[Design files in text formats]

-- Opening Marker --

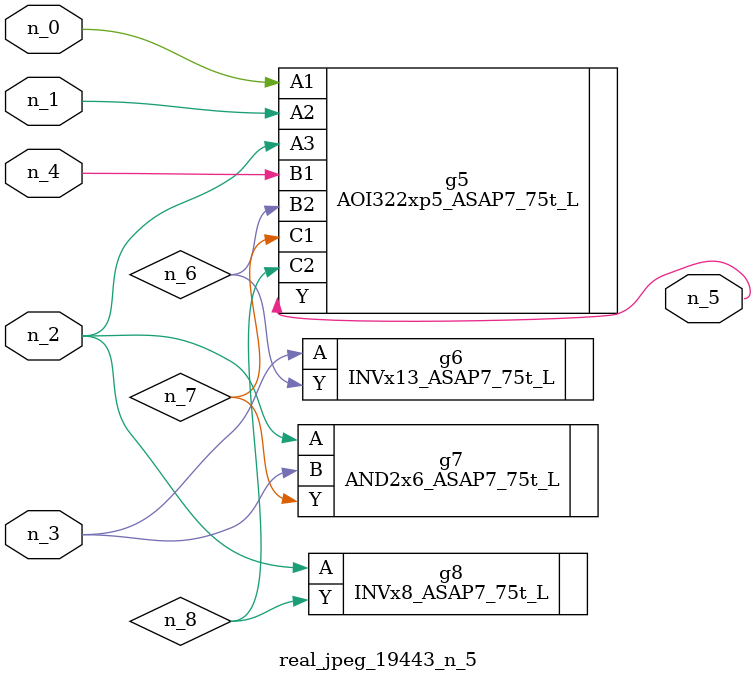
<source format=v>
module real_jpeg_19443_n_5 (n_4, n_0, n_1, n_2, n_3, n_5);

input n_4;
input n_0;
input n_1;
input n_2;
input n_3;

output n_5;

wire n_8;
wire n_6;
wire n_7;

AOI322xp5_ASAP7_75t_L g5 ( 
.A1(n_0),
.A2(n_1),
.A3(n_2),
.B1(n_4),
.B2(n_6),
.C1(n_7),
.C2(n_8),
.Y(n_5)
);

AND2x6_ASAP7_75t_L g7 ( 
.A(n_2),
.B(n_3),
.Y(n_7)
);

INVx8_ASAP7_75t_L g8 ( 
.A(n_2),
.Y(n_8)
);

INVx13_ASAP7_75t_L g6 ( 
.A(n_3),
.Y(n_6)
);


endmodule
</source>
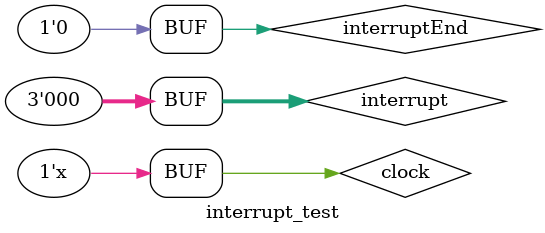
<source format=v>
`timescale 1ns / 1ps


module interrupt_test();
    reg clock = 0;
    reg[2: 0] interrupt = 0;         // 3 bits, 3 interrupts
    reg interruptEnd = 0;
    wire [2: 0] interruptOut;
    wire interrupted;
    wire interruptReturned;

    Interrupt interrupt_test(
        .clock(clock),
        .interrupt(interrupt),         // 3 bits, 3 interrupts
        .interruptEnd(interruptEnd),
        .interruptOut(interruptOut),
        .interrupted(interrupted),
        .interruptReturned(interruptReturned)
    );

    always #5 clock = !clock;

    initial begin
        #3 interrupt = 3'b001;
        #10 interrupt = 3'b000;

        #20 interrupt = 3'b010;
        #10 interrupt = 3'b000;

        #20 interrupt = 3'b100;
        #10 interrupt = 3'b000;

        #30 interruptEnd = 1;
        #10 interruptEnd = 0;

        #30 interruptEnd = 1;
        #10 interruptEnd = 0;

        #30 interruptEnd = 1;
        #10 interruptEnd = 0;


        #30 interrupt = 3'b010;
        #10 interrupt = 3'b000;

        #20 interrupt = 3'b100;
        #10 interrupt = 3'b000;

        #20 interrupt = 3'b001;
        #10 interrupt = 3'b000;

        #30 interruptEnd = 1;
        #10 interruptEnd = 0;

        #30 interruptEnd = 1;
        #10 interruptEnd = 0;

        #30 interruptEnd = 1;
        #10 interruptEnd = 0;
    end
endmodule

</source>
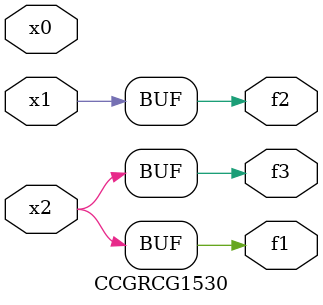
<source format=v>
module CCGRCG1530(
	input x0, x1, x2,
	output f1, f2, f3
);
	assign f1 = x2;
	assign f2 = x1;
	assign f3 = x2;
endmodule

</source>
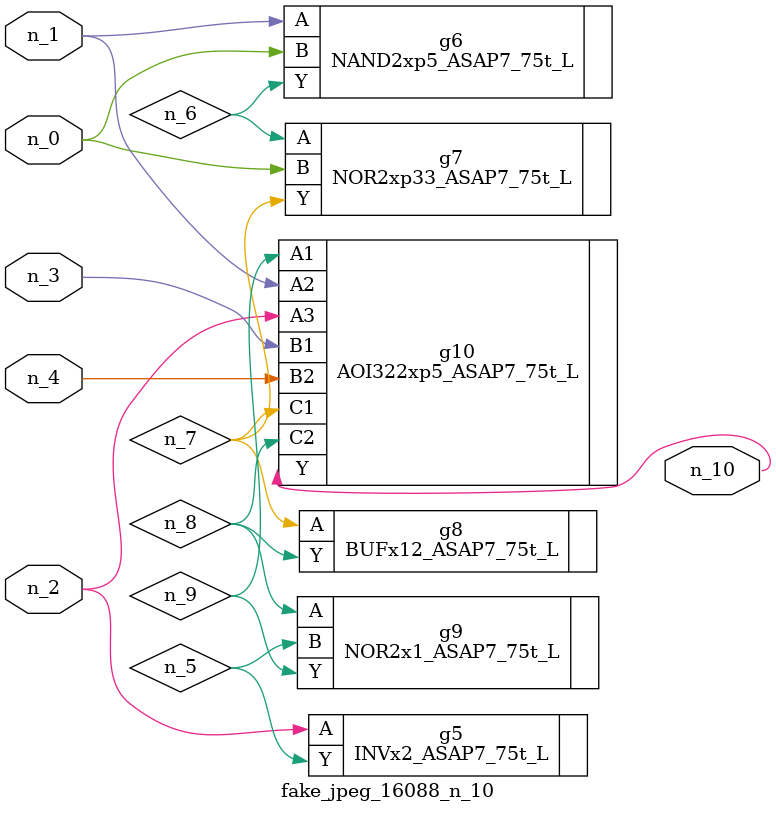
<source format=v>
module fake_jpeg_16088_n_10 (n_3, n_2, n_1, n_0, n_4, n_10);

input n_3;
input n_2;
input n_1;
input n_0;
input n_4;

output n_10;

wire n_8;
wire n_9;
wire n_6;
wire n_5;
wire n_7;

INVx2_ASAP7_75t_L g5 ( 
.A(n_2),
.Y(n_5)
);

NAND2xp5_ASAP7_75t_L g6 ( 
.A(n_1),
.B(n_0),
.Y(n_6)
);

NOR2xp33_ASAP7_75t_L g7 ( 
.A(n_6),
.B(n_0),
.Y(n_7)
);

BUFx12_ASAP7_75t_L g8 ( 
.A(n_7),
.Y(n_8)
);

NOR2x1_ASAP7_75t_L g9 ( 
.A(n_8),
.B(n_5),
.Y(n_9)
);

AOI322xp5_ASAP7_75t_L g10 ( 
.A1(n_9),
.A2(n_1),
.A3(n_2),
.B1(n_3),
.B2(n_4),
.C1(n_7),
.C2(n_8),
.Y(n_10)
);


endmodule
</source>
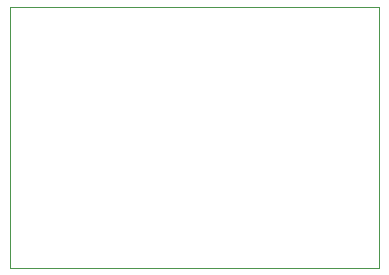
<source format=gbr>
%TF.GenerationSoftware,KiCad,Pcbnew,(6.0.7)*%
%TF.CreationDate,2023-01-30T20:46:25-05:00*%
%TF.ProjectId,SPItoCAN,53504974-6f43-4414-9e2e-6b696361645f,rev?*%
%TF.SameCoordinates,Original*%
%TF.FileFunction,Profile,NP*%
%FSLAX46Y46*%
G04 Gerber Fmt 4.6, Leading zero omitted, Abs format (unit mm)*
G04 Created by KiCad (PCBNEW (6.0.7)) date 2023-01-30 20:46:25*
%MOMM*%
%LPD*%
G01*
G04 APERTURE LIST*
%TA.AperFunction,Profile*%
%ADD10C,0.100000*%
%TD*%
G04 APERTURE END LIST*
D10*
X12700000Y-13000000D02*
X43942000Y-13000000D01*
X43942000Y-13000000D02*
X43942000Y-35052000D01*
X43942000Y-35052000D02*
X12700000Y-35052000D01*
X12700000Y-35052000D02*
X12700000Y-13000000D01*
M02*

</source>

-- Closing Marker --

### Exercise requirements
Track down all lines above with the string "wire" and copy them.

### Reply to the exercise
wire n_8;
wire n_6;
wire n_7;
    wire [2: 0] interruptOut;
    wire interrupted;
    wire interruptReturned;
wire n_8;
wire n_9;
wire n_6;
wire n_5;
wire n_7;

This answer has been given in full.